Richard Close: Yeah. Thanks for the follow-up. I have a couple here. With respect to diabetes, Adapt was in that business a little bit earlier, and they've been encountering some headwinds as like reimbursement on CGM shifted over to the pharmacy channel from the medical DME channel. And I guess, I'm curious how you are thinking about that? And then are you adding sales force with diabetes?

Greg Crawford: Yes. To answer the second part of that, we are not adding any sales in that -- this is just going to sell right into our current referral sources in that with the current sales team. For us, we just kind of look at this. This is an opportunity in that to serve the patients that we currently have along with the referral sources. The customers are coming to us and so are the referrals and they are asking us to provide this to the patient in that. That's what's kind of prompted us in that to bring this into the product line.
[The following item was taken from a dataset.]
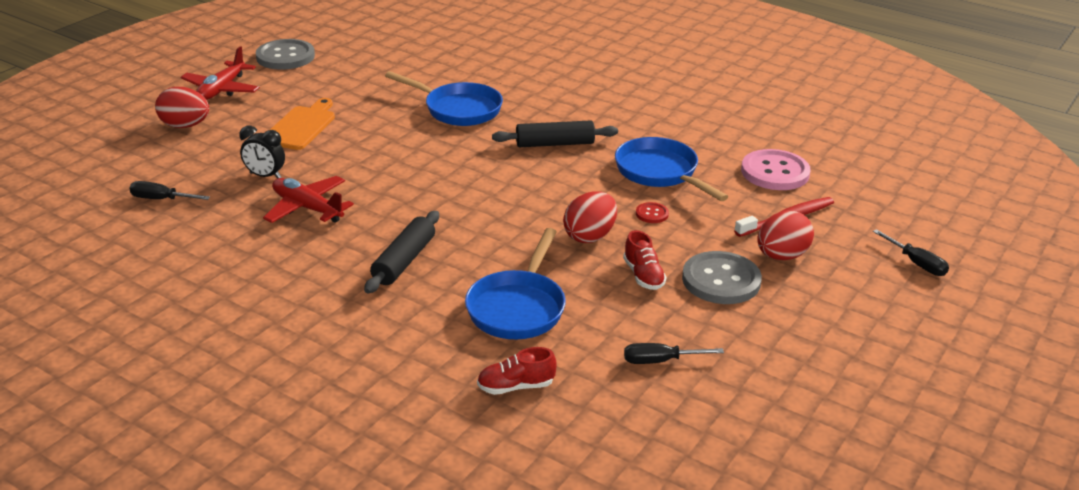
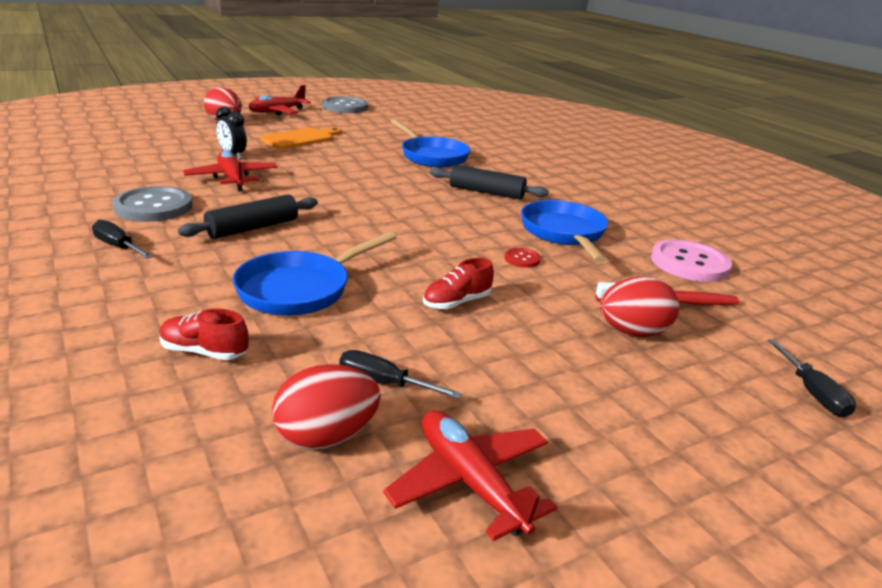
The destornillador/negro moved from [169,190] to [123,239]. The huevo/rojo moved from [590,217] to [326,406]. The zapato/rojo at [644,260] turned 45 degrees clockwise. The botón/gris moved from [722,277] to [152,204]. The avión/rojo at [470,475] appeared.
Hardik Mehta: To comment on our competitors, but they have -- I mean, this was a big part of what they did. Obviously, there was a lot of M&A activity around that part -- and it might have got complex, right? And I think, our approach is to keep it very simple here. It's one more product that we would process. We are not putting an enormous amount of inertia or capital behind this. I think, it is just one more thing that you do when you are in this industry, and it is just more like cross-selling for lack of a better word.
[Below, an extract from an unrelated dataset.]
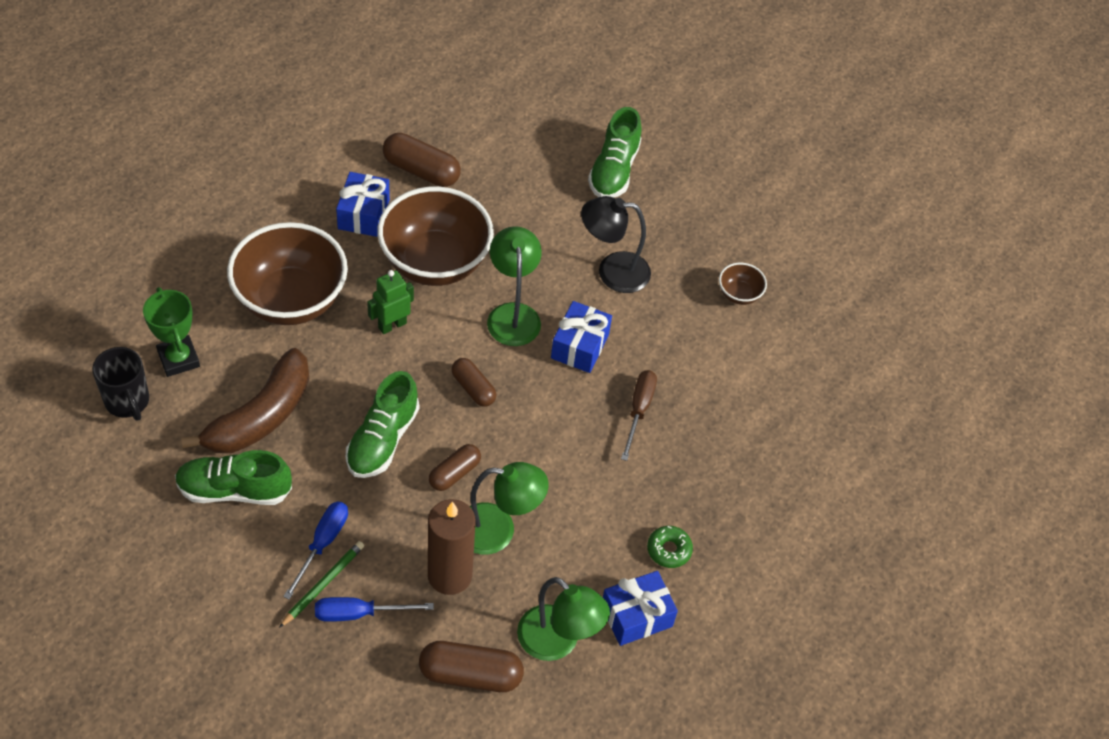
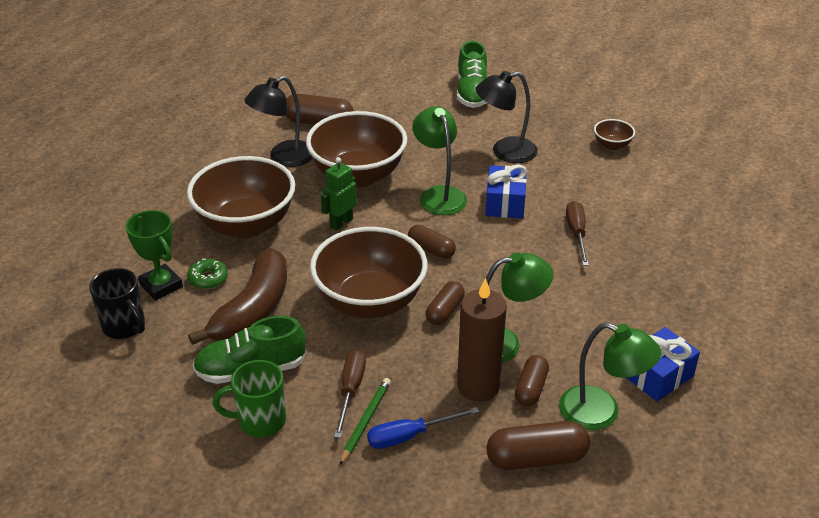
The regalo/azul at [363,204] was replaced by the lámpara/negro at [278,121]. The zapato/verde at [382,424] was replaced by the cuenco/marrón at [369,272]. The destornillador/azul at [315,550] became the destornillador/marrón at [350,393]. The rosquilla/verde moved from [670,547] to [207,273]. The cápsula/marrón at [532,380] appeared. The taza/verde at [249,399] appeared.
Richard Close: Yes. Okay. I appreciate that. And then with respect to Humana and the capitated arrangements. Are all those members -- you won't see any additional impact here in upcoming quarters. Is that pretty much all done at this point?

Greg Crawford: I wouldn't say the conversion is done, but from a revenue perspective in that everything has relatively rolled off and that we've still got a handful of patients to roll off in a couple of states, but it's nothing material. And so they stopped paying us anyway.

Richard Close: Okay. Thank you.

Operator: This concludes the question-and-answer session. I would like to turn the conference back over to Mr. Crawford for any closing remarks. Please go ahead.

Greg Crawford: Thank you operator, and thanks everyone for joining us today. As always you can find us on the web at quipthomemedical.com, where we will be posting a transcript of this call and also our updated investor deck. Thank you and have a great day.

Operator: This concludes today's conference call. You may disconnect your lines. Thank you for participating, and have a pleasant day.